How about applying chunking heuristics to DATA-like columns only?
Can you think of any other column "schemas" that Quartical/pfb-clean/Cubical use?
How about applying chunking heuristics to DATA-like columns only?
That will suffice for my purposes.
Can you think of any other column "schemas" that Quartical/pfb-clean/Cubical use?
Only the WEIGHT column but I believe that will be deprecated eventually and I am strongly opposed to using it anyway
@Athanaseus just got hit by this again. Converting an MS with non-standard columns leaves the resulting dataset in a state that is hard to deal with since the will not have the expected chan and corr dimensions for non-standard columns
Can you think of any other column "schemas" that Quartical/pfb-clean/Cubical use?
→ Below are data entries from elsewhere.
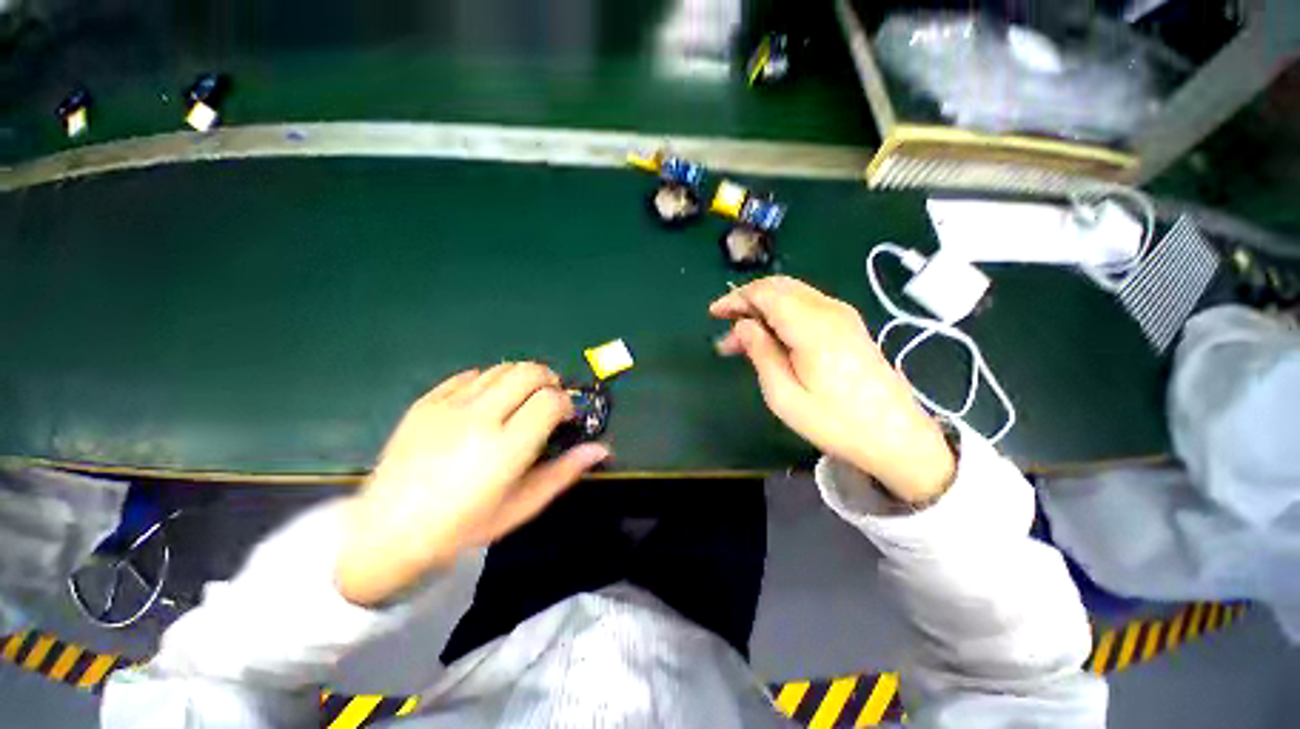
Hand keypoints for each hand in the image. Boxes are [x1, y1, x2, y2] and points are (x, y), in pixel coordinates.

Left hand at [335, 363, 609, 605]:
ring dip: (521, 378)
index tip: (564, 418)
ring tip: (519, 401)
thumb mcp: (522, 506)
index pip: (551, 400)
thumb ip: (564, 472)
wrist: (387, 533)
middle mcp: (479, 418)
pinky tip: (486, 403)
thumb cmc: (464, 526)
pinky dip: (488, 381)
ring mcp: (448, 407)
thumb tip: (601, 449)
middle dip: (549, 380)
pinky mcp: (425, 402)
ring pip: (501, 368)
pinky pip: (469, 375)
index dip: (566, 403)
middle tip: (547, 401)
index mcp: (506, 448)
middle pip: (529, 372)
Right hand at [710, 276, 953, 501]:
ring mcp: (843, 316)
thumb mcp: (784, 395)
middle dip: (746, 303)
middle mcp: (829, 310)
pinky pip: (806, 308)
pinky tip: (770, 340)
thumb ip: (761, 352)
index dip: (736, 298)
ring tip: (741, 342)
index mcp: (812, 325)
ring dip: (762, 311)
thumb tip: (743, 325)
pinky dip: (781, 316)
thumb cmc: (835, 422)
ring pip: (792, 296)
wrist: (896, 438)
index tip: (713, 313)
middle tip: (725, 331)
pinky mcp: (848, 326)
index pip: (765, 293)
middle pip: (779, 288)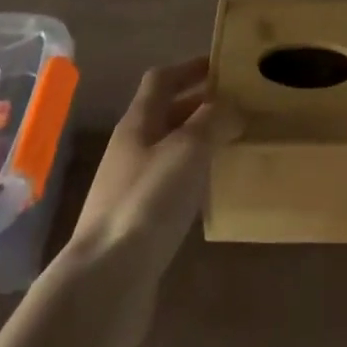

This MS also has a BITFLAG column
I should block off some time to look at this tomorrow. One possible workaround is to use the --exclude
flag, if the column is unnecessary.
Thanks @sjperkins. This is the column he wants to image. Actually he used the --exclude
flag to drop the dozen or so other non-standard columns already (I guess an inevitable side effect of experimentation). I can wrangle the dataset into shape manually for now
Thanks @sjperkins. This is the column he wants to image. Actually he used the
--exclude
flag to drop the dozen or so other non-standard columns already (I guess an inevitable side effect of experimentation). I can wrangle the dataset into shape manually for now
Are these columns shaped like DATA/FLAG?